Mais surtout, en mangeant plus d’aliments bruts et moins d’aliments transformés, nous avons fait le constat que nous étions plus rapidement rassasiés et que la quantité d’aliments que nous achetions aujourd’hui avait baissé de 35 %. Cette baisse ne vaudra pas peut-être pas pour toutes les familles entrant dans une démarche zéro déchet. Mais, globalement, plus de sobriété veut dire aussi des économies d’argent et, si on poursuit la logique, du temps libre de gagner. Ce temps est bien souvent un luxe aujourd’hui à l’heure où nous travaillons essentiellement pour pouvoir ensuite consommer.

Après la quête du zéro déchet, Jérémie Pichon, Bénédicte Moret et leurs deux enfants passent à l'étape d'après: la transition écologique.
Après la quête du zéro déchet, Jérémie Pichon, Bénédicte Moret et leurs deux enfants passent à l'étape d'après: la transition écologique. - Dessin Bluetouf

Où en est votre famille sur sa transition écologique ?

Nous sommes loin encore des 2,1 tonnes d’eq. CO2 par tête. Nous sommes partis des 12 tonnes comme tout le monde. Notre démarche « zéro déchet » nous a permis d’économiser deux tonnes. C’est encore bien insuffisant et nous avons bien conscience que cette transition écologique nous met face à des choix difficiles à faire et nous confronte parfois à des impasses. Il faut savoir être indulgent avec soi-même, faire en fonction de ses moyens.
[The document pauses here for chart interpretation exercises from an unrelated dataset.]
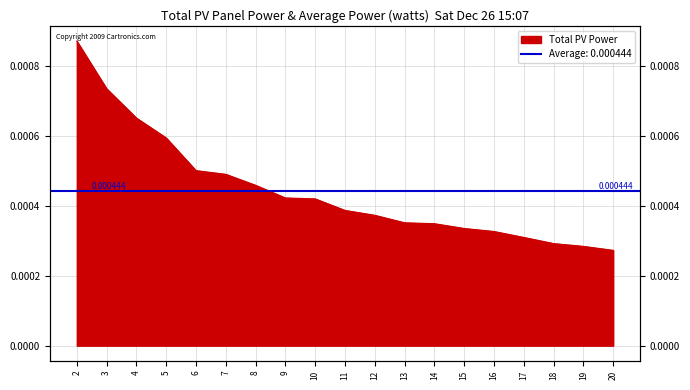

Which has a higher value, 17 or 2?

2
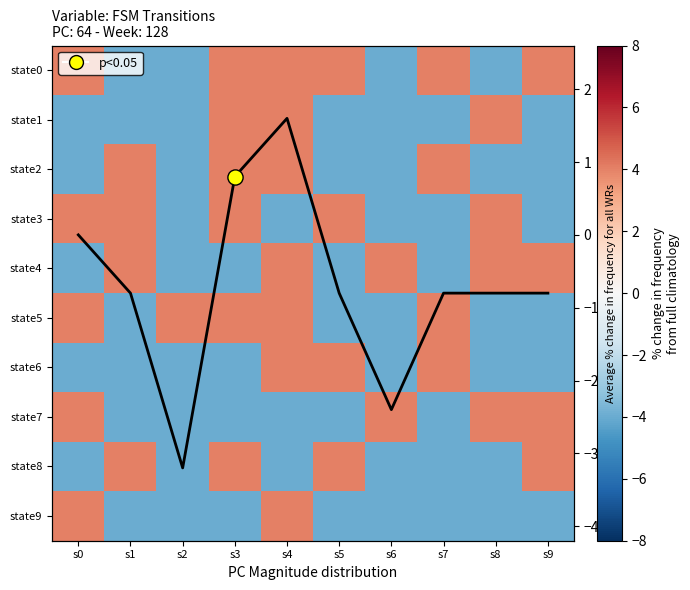

How many data points in state8 are above -4?

4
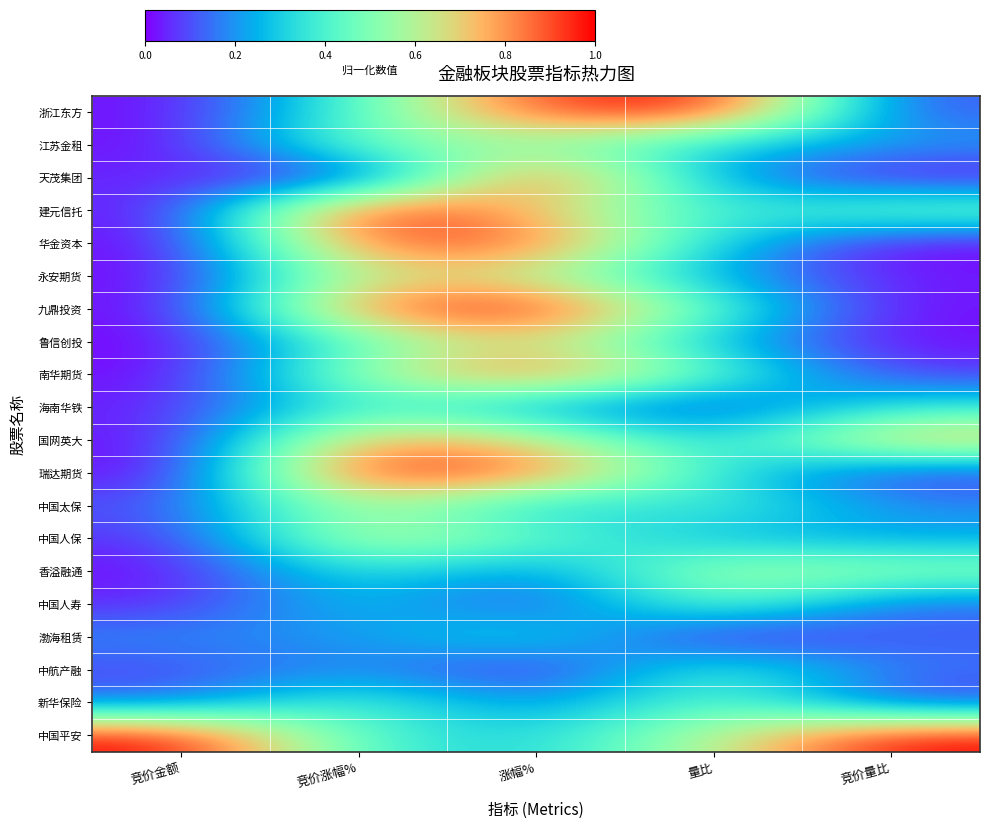

At 涨幅%, list the series in order from smallest to largest.

中航产融, 中国人寿, 香溢融通, 新华保险, 海南华铁, 中国太保, 中国平安, 渤海租赁, 中国人保, 江苏金租, 永安期货, 国网英大, 鲁信创投, 建元信托, 瑞达期货, 华金资本, 南华期货, 浙江东方, 天茂集团, 九鼎投资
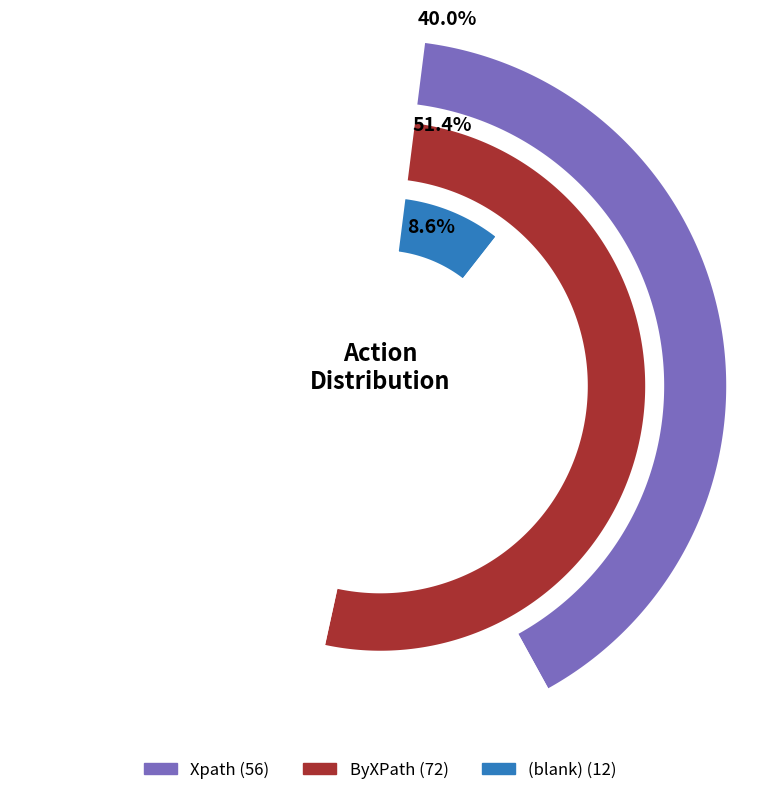

Combined, what portion of the pie is  and Xpath?

48.6%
Mais il faut au moins commencer. Vivant à la campagne, nous aurions du mal aujourd’hui à nous passer de nos deux voitures. Mais nous utilisons progressivement le vélo sur certains de nos trajets. Nous avons le projet aussi de construire une maison écologique, en paille et bois, autonome en énergie et eau. Nous changeons aussi notre rapport aux voyages. Pas plus d’un vol long-courrier tous les trois ans. Nous partirons moins souvent ou moins loin, mais du coup plus longtemps pour en profiter pleinement.